Si dans le monde des courses, chevaux, propriétaires et entraîneurs prennent autant - sinon plus - de lumière que les jockeys, il n’en est pas de même dans l’univers des sports, où l’on s’intéresse moins aux éleveurs et propriétaires - et parfois même aux chevaux - qu’aux cavaliers. Pour sa part, Emmanuèle Perron-Pette milite depuis plusieurs années pour que les couples soient récompensés en tant que tels lors des compétitions nationales et internationales. C’est pourquoi elle s’est engagée au sein du Club des propriétaires de chevaux de saut d’obstacles (JOC), dont elle a intégré le comité. 

Créé en 2004, le JOC réunit les propriétaires de chevaux évoluant en CSI de niveaux 2 à 5* se conformant à une règle d’or : “Assurer le bien-être des chevaux et l’esprit sportif.“ Il se veut “le lieu de partage d’une passion commune pour le saut d’obstacles et l’équitation ainsi que d’expression et de défense des intérêts des propriétaires dans le sport.“ Depuis le 9 décembre 2017, son nouveau président n’est autre que Dominique Mégret, l’époux de Geneviève, qui a succédé à Christian Baillet, engagé de longue date dans la carrière de cavalier de Philippe Rozier. “Son travail n’est pas toujours facile car les propriétaires n’ont pas tous les mêmes objectifs. Du reste, nous venons parfois d’univers très différents. Je pense notamment aux propriétaires très aisés des États-Unis ou des pays du Golfe. Or il est difficile de composer avec un groupe qui n’est pas homogène“, reconnaît Geneviève Mégret.

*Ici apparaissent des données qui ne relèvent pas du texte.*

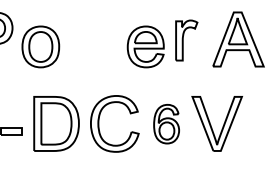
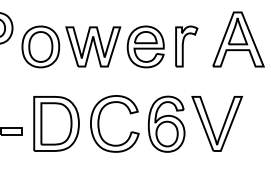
part at (186, 40) position: (186, 40) -> (186, 46)
part at (93, 46): none -> present
part at (166, 124) size: 27x41 px -> 39x58 px
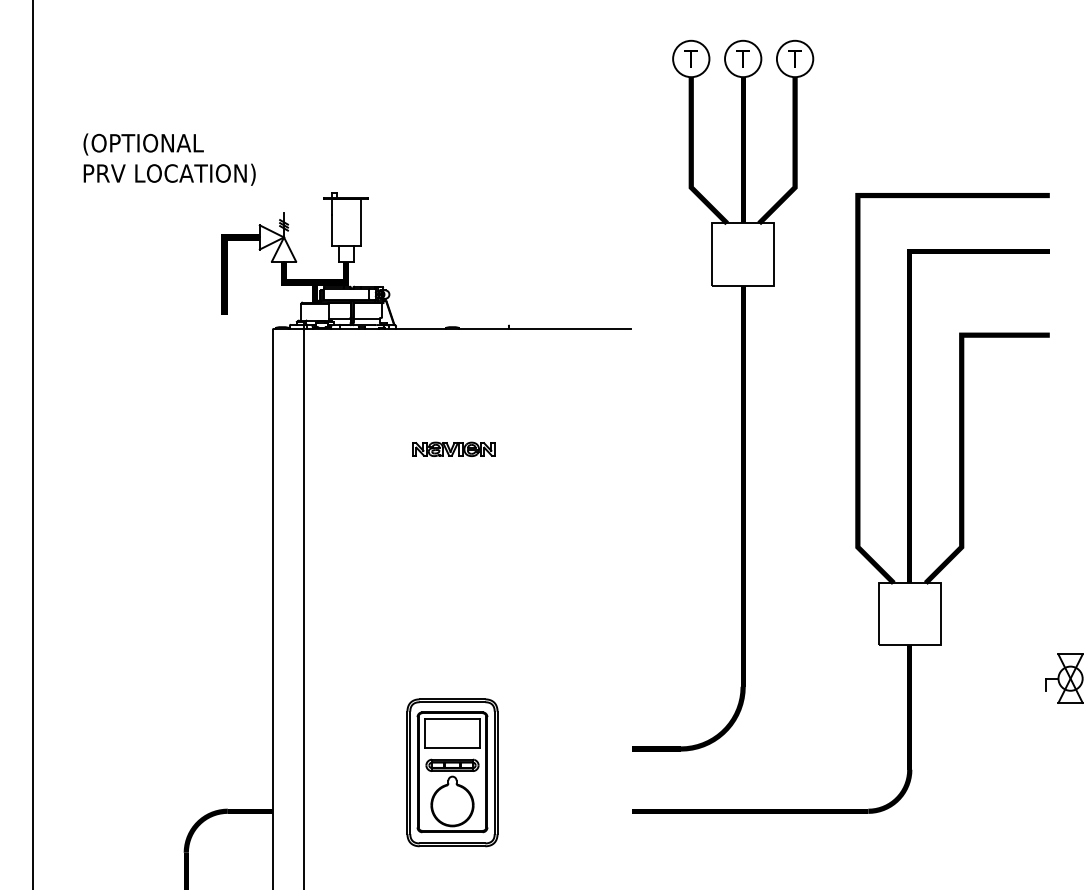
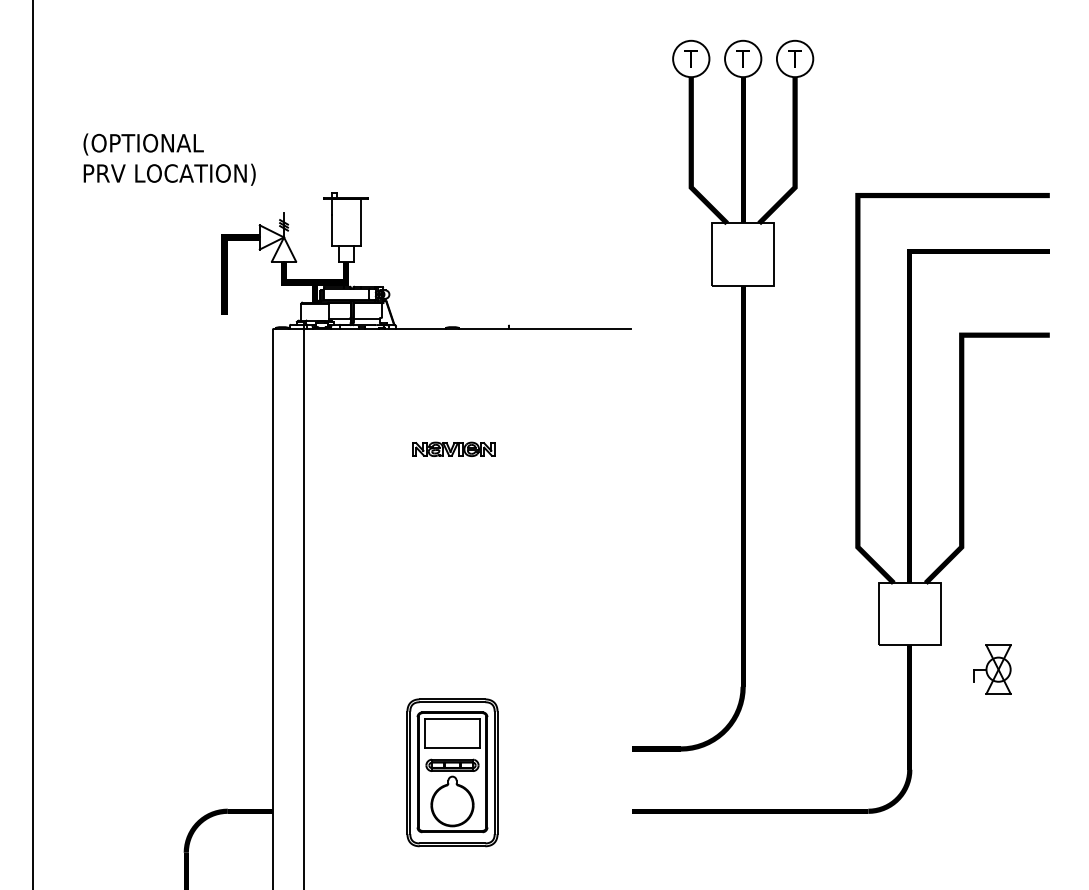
part at (1064, 678) position: (1064, 678) -> (992, 669)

En France, Emmanuèle Perron-Pette s’investit aussi au sein de la Fédération française d’équitation, où elle représente les propriétaires au conseil fédéral. “Le fait même que le président Serge Lecomte ait souhaité, lors des dernières élections fédérales, intégrer à sa liste des représentants du sport de haut niveau comme Cyrille Bost (l’épouse de Roger-Yves, organisant de nombreux concours à Barbizon et Fontainebleau, ndlr), Virginie Coupérie-Eiffel (organisatrice du Longines Paris Eiffel Jumping, ndlr) et moi-même, était déjà un signe fort de l’intérêt grandissant que porte notre fédération au grand sport. Depuis, sous l’autorité de notre directrice technique nationale, Sophie Dubourg, le président m’a confié la création d’un comité du haut niveau, réunissant toutes les disciplines, afin de mieux structurer l’action fédérale autour des attentes des différents acteurs, dont les propriétaires font bien sûr partie“, explique celle qui soutient aussi la carrière du complétiste Nicolas Touzaint et de l’équipe de voltige des écuries de la Cigogne.

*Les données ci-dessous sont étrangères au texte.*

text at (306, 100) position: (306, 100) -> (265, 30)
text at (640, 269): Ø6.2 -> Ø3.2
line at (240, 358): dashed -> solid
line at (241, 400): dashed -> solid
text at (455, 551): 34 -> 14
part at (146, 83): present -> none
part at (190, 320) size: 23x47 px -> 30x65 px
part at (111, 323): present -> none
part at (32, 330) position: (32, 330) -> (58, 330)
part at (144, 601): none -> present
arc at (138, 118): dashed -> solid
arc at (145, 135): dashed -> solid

La passion chevillée au corps

Force est de constater que peu de propriétaires s’engagent à ce point à haut niveau, le plus souvent faute d’argent ou de temps à y consacrer. Pour y accéder et s’y maintenir, un cavalier doit disposer de plusieurs montures à fort potentiel dans son piquet, ce qui nécessite une structure solide et une réelle capacité à mobiliser des propriétaires à ses côtés, dans la mesure de leurs possibilités et de leurs envies. Et pour nourrir la passion de ces trois femmes, rien de tel qu’une belle victoire, acquise avec la manière. “Au-delà de la passion, c’est l’adrénaline des victoires qui nous transporte et nous pousse à continuer. Je me souviens de la joie que nous avons ressentie en 2016 quand Vagabond de la Pomme (sBs, For Pleasure x Vigo d’Arsouilles) a réussi un magnifique double sans-faute lors du très difficile Grand Prix du Saut Hermès au Grand Palais (dont il s’était classé deuxième avec Pénélope Leprevost, ndlr). C’est pour ces moments-là, ou ses performances en finale de la Coupe du monde Longines à Las Vegas que nous sommes propriétaires“, sourit Geneviève, qui a vécu tout aussi intensément les grands succès de ses nombreux cracks, dont Flora de Mariposa (BWP, For Pleasure x Power Light), vice-championne du monde et championne olympique par équipes en 2014 à Caen et 2016 à Rio. 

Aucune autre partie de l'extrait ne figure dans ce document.